Robert McCabe, Mycenae 1954. To Katamesimero

Robert McCabe, Mycenae 1954. To Katamesimero

Athens Art Gallery

Sometimes you need someone else’s glance to see the beauty of your own life.

Robert McCabe’s photos of Greece’s past, its landscape and people, captured and indeed preserved the beauty and purity of a bygone era.

American acclaimed photographer Robert McCabe visited Greece many years ago and as he says “I came to Greece for vacation in the summer of 1954 and in reality I never left”.

Athens Art Gallery invites us to witness the uniqueness of his work through the exhibition Robert McCabe, Mycenae 1954. To Katamesimero, which will last from the 3rd of November until the 5th of December 2015.

The series of photos presented at the exhibition shade light onto 140 years of archeology initiated by Heinrich Schliemann in the late 19th century, and which lifted the saga of the House of Atreus from the oblivion and the darkness of the grave.

The photographs are accompanied by the vivid text of Athina Kakouri, who was the wife of Professor Spyros Iakovidis, one of the main “players” in this drama, and the comments of Lisa Wace French.

Robert McCabe’s photographs, sensitive and often poetic, depict the archaeological site and the surrounding area as it was in 1954 and 1955, before tourism changed the idyllic and dramatic land forever.

Robert McCabe talked to Eleni Zymaraki Tzortzi.

 E.Z. What are the feelings and thoughts that these photographs bring to you today?

They bring back to me the sense of tranquility and unspoiled beauty of Mycenae in 1954 and 1955. The contrasts are great. The crowds and the tour bus groups don’t easily allow one to reflect quietly on the site and its legendary figures.

E.Z. Your ties with Greece are strong; what have we lost from the period that your photos presented at this exhibition managed to capture?

I think Many individual areas of Greece have lost or are losing their unique cultures, often developed through isolation. Today with high speed highways and high speed ferries and jet airplanes isolation is all but finished. So the cultures of individual places have become homogenized and have lost their unique individuality.
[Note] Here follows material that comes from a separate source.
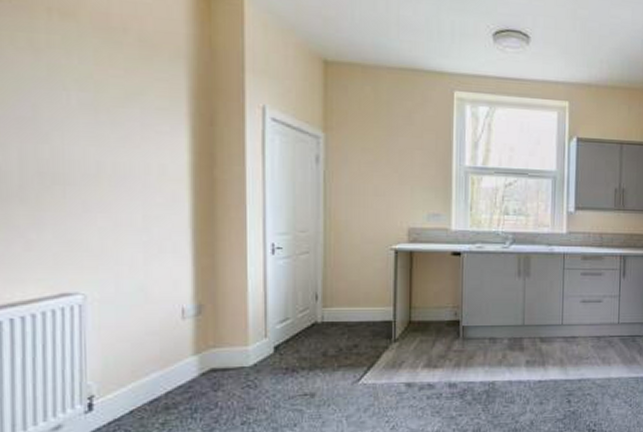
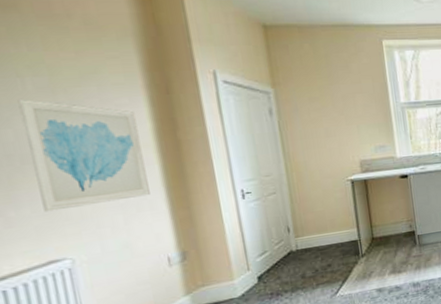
wall art: none [60,113,175,239] -> present [17,98,150,212]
E.Z. Your photos of 1954 from Mycenae rescue for the next generations, not only images, but also the sense of a bygone era. If you were to visit Mycenae today what would you capture with your camera in order to rescue it for the generations to come?

 Sometimes it’s interesting to photograph tourists on a site and their reactions to it, but generally I prefer to photograph places like Mycenae without tourists. So I would enjoy making a mid winter trip and record today’s Mycenae at a low point of visitors.

E.Z. What is your most vivid memory from the time you were taking these photos?

Professor Alan Wace, his love of Greece and the Greeks; his extraordinary knowledge of Mycenae and other sites in the Peloponnesus.

E.Z. You have been photographing Greece and its residents over the last 60 years; what have you learned about this place and its people?

I’ve learned that very few countries in the world have the natural beauty of Greece. And I have learned that a few unscrupulous or heartless people can destroy the beauty of a place very quickly.